--- begin EXCERPT PROVIDED ---

Studio album by Monie Love
- Released: 23 March 1993
- Recorded: 1992–1993
- Genres: Hip-hop; new jack swing;
- Length: 50:27
- Labels: Warner Bros.; Cooltempo/Chrysalis/EMI;
- Producers: Marley Marl; K-Def; Prince; Aaron "Freedom" Lyles; Steve "Silk" Hurley;

Monie Love chronology
| Down to Earth (1990) | In a Word or 2 (1993) |  |

Singles from In a Word or 2
- "Full Term Love" Released: 1992; "Born 2 B.R.E.E.D." Released: 1993; "In a Word or 2" Released: 1993; "Never Give Up" Released: 1993;

= In a Word or 2 =

In a Word or 2 is the second and final studio album by English rapper Monie Love. It was released on 23 March 1993 by Warner Bros. Records and was mostly produced by Marley Marl with his protege K-Def remixing two tracks. Prince co-wrote and co-produced the title track and "Born 2 B.R.E.E.D." Monie and producer Aaron "Freedom" Lyles produced the song "I'm a Believer", while producer/remixer Steve "Silk" Hurley was brought in for additional production and remix for the first single "Born to B.R.E.E.D."

Although In a Word or 2 did not chart on the UK Albums Chart or the US Billboard Top 200 albums chart, it reached No. 75 on the US Billboard Top R&B Albums chart and No. 36 on the US Top Heatseekers chart. Two singles charted in the US: "Full Term Love" peaked at No. 96 and "Born 2 B.R.E.E.D." reached No. 89 on the US Billboard Hot 100.

--- end EXCERPT PROVIDED ---
--- begin DATA EXTRACT ---

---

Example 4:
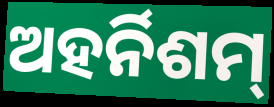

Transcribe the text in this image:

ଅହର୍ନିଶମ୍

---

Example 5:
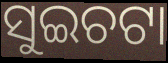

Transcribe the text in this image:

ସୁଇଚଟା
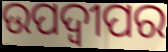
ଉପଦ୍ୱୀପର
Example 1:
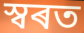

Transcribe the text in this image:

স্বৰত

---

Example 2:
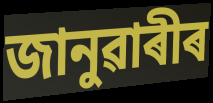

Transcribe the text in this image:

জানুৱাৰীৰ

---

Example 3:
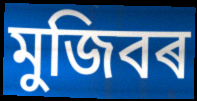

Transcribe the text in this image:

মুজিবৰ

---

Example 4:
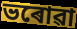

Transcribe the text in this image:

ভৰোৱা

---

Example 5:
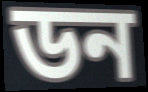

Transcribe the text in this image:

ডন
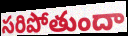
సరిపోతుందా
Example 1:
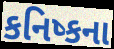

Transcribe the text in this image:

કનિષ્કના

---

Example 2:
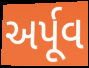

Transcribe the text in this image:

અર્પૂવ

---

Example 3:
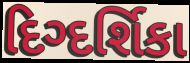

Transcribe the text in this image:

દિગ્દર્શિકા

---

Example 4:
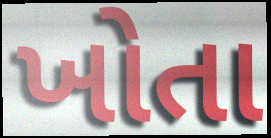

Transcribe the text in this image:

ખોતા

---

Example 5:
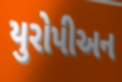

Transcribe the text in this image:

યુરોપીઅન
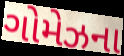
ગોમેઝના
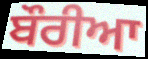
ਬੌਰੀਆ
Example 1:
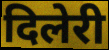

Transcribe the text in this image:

--- end DATA EXTRACT ---
--- begin DATA EXTRACT ---

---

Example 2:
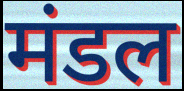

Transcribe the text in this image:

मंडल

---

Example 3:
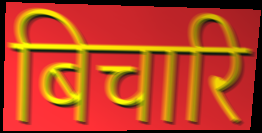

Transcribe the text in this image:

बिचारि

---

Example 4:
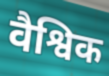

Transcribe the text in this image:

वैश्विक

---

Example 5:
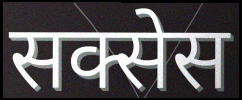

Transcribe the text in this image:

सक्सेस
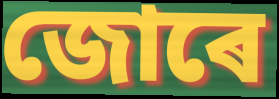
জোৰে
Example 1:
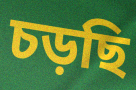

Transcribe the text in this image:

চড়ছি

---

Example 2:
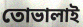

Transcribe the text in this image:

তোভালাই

--- end DATA EXTRACT ---
--- begin DATA EXTRACT ---

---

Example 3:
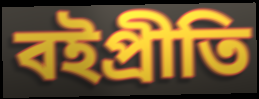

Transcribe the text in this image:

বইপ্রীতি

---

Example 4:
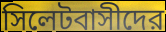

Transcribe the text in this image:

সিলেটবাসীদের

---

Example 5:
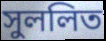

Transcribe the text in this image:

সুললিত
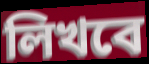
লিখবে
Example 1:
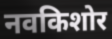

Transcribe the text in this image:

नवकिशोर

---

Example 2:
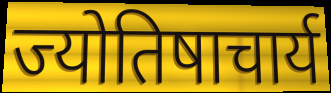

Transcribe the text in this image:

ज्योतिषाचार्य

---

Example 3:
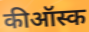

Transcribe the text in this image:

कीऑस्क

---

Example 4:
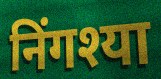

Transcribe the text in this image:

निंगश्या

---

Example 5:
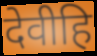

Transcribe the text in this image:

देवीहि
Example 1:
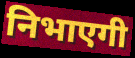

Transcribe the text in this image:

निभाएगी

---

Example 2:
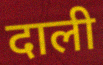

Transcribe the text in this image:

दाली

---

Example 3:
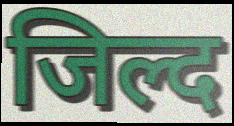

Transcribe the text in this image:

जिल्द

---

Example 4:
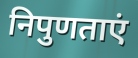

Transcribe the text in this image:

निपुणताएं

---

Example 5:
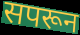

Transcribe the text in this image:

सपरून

--- end DATA EXTRACT ---

THE TASK - Transcribe everything in the text about the album In a Word or 2 from "Although In a" down to "Billboard Hot 100.", word for word.

RESULT OF THE TASK -
Although In a Word or 2 did not chart on the UK Albums Chart or the US Billboard Top 200 albums chart, it reached No. 75 on the US Billboard Top R&B Albums chart and No. 36 on the US Top Heatseekers chart. Two singles charted in the US: "Full Term Love" peaked at No. 96 and "Born 2 B.R.E.E.D." reached No. 89 on the US Billboard Hot 100.